# Europicolla shower screen leak



## martyrdon (Dec 13, 2016)

Hi all,

I recently installed the pressure profiling kit from coffeehit and now I have a constant leak coming from the shower screen when the lever is fully depressed.

Initially I thought it might be the seals so I bought a kit and replaced them but this didn't solve the issue. I wonder if the new piston rod isnt lowering enough to let the piston get fully past the water inlet to the group?

Has anyone else had a similar issue with these kits?

Thanks!


----------



## MediumRoastSteam (Jul 7, 2015)

martyrdon said:


> Hi all,
> 
> I recently installed the pressure profiling kit from coffeehit and now I have a constant leak coming from the shower screen when the lever is fully depressed.
> 
> ...


 Do you have a video? Did you install the piston seals the right way up? (the open side should face outwards on both - so lower points down, upper points up).


----------



## martyrdon (Dec 13, 2016)

Sure, here's a video.






I removed the piston this morning to check the gaskets and they were in the correct way.


----------



## MediumRoastSteam (Jul 7, 2015)

I can't see any other reason for the leak unless you have damaged seals or they are not installed correctly.

The other thing it could be is that your piston is not all the way down when the lever is all the way down, allowing water to come from the boiler.

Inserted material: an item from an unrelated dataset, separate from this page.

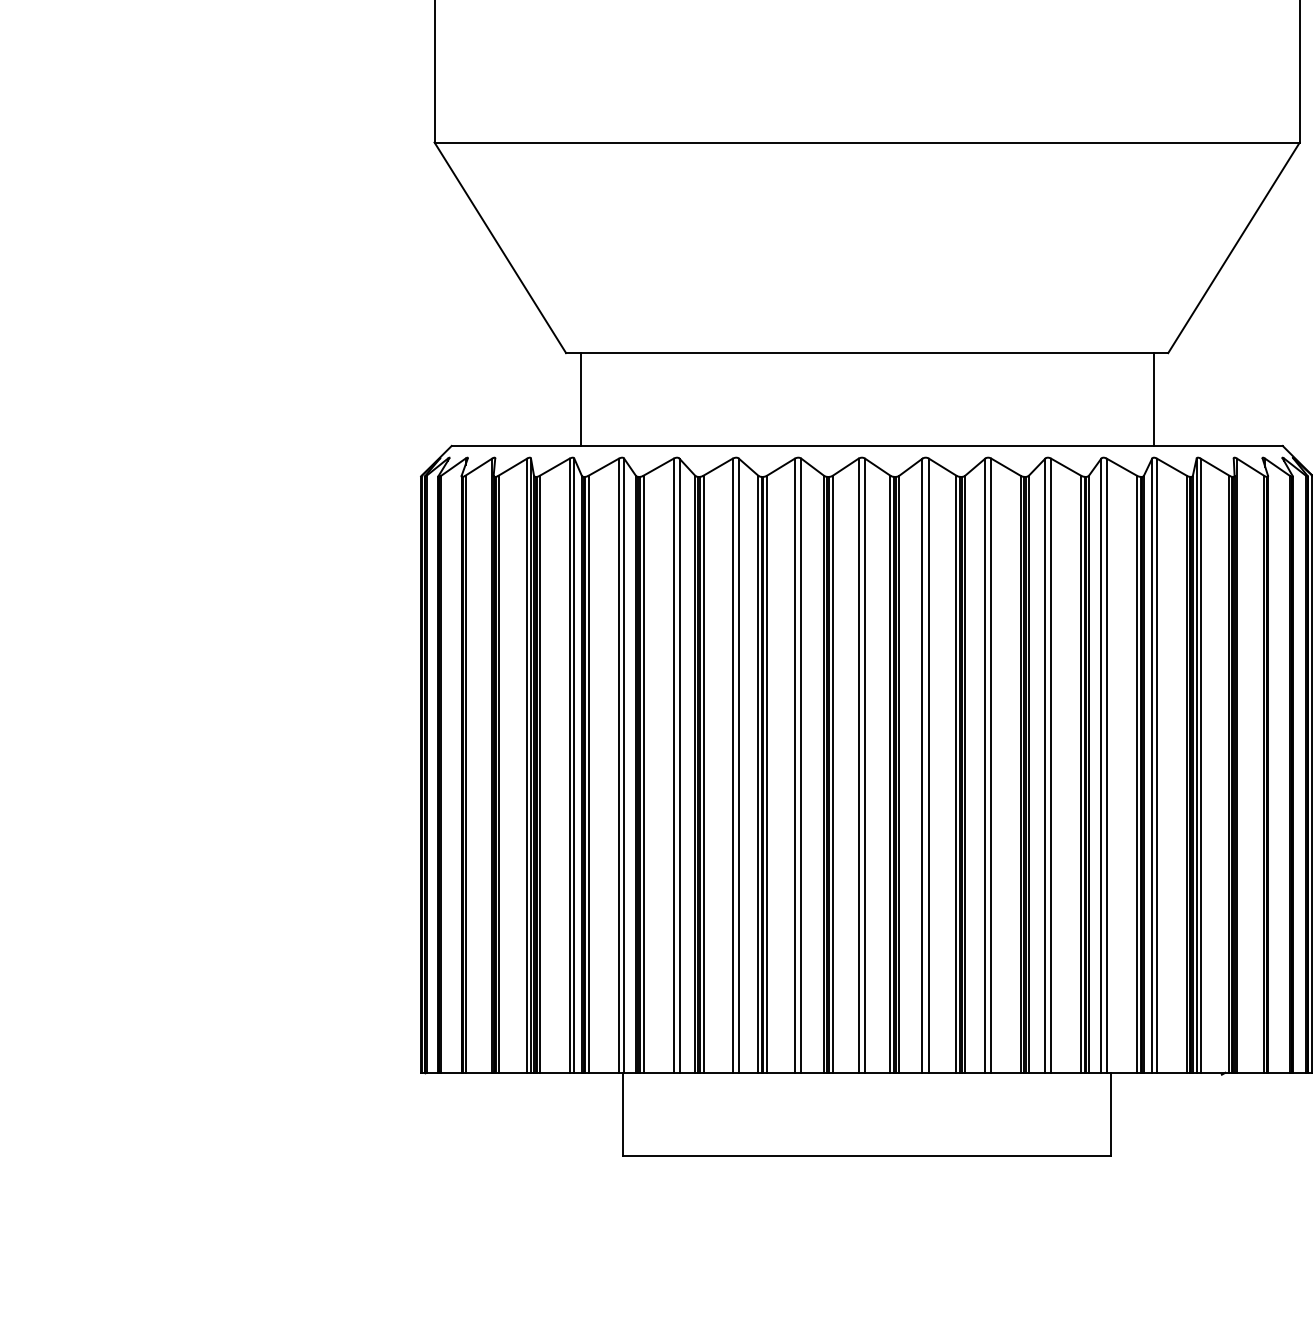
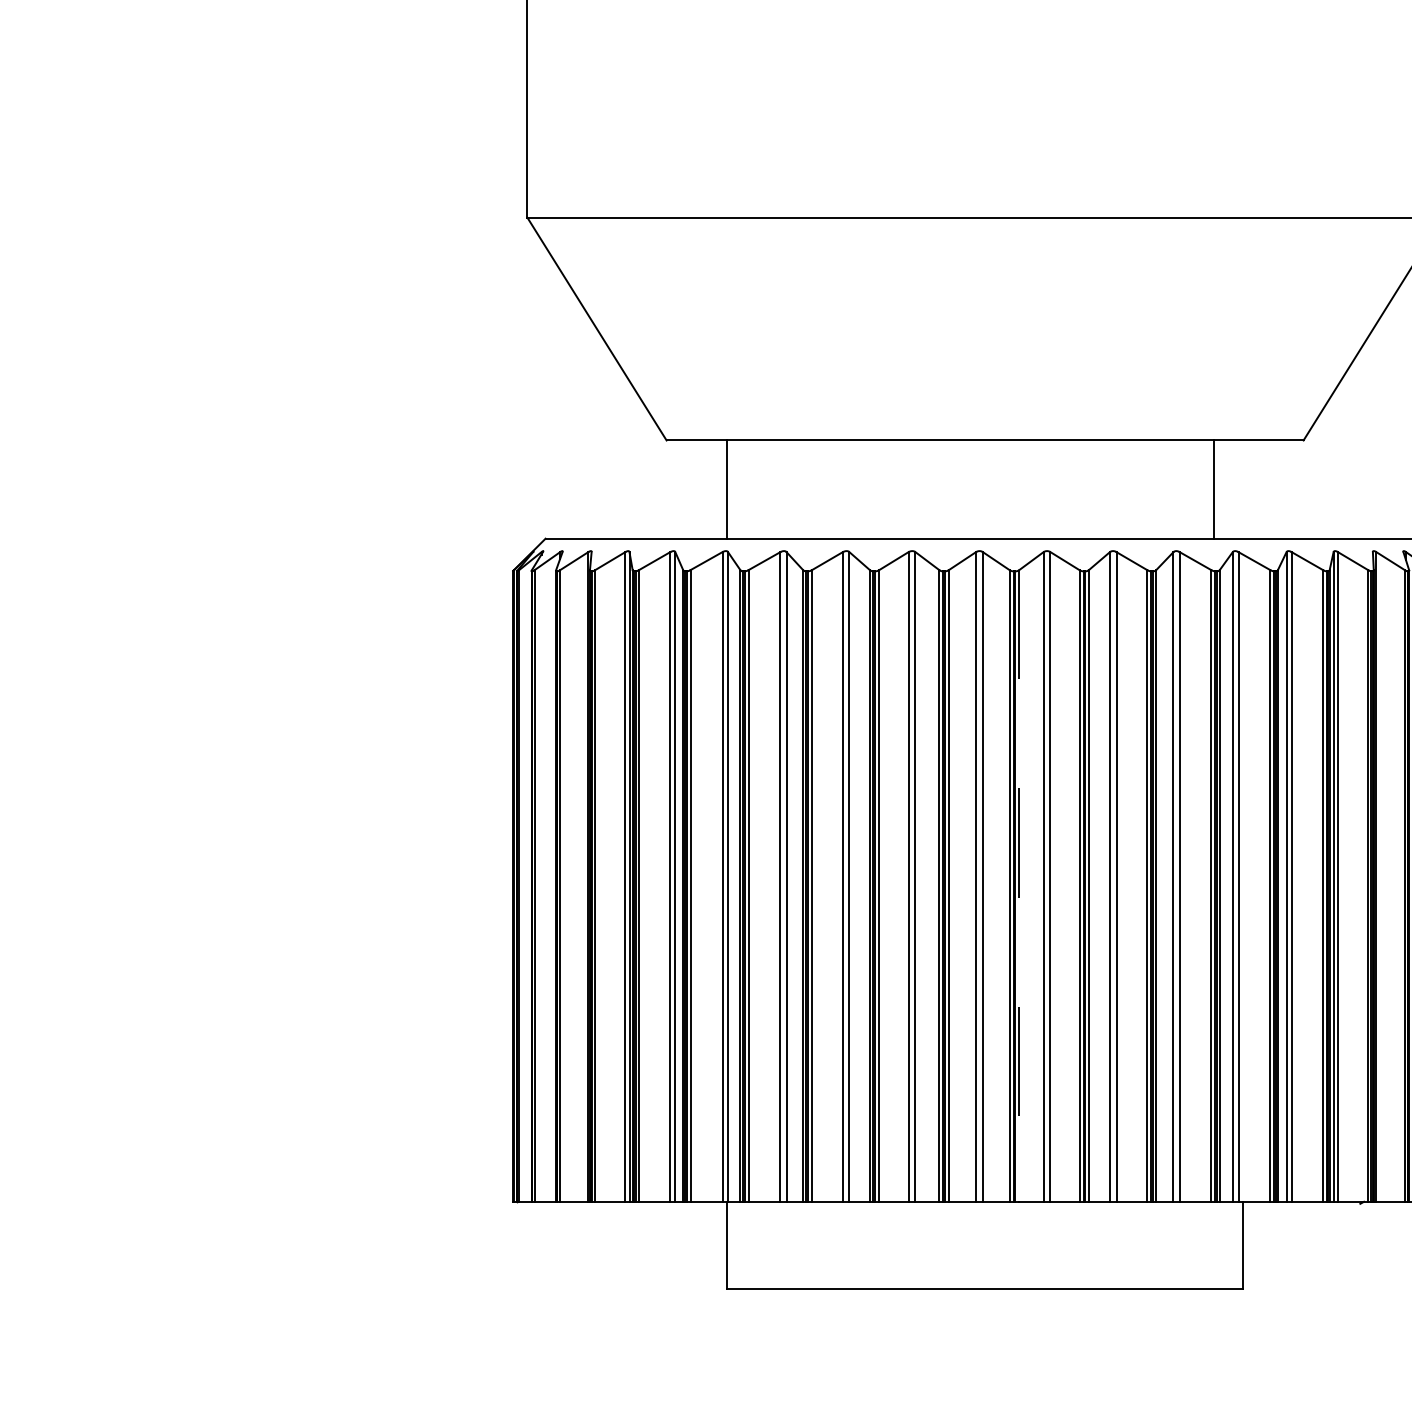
line: (581, 399) -> (727, 489), moved
line: (1153, 399) -> (1213, 489), moved
line: (899, 773) -> (1019, 885), solid -> dashed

The other possible causes:

- Cracked sleeve;
- Sleeve seal damaged

Which, unless you've been brutally heavy handed and abused the machine like crazy when installing the kit, I can't see how on earth how that could possibly be damaged.


----------



## martyrdon (Dec 13, 2016)

Well, I got it fixed.

Turns out I had not applied PTFE to to the part of the piston rod that screws into the piston. I then also ensured that the piston could fully lower to cover the water inlet.

Thanks for all your help!


----------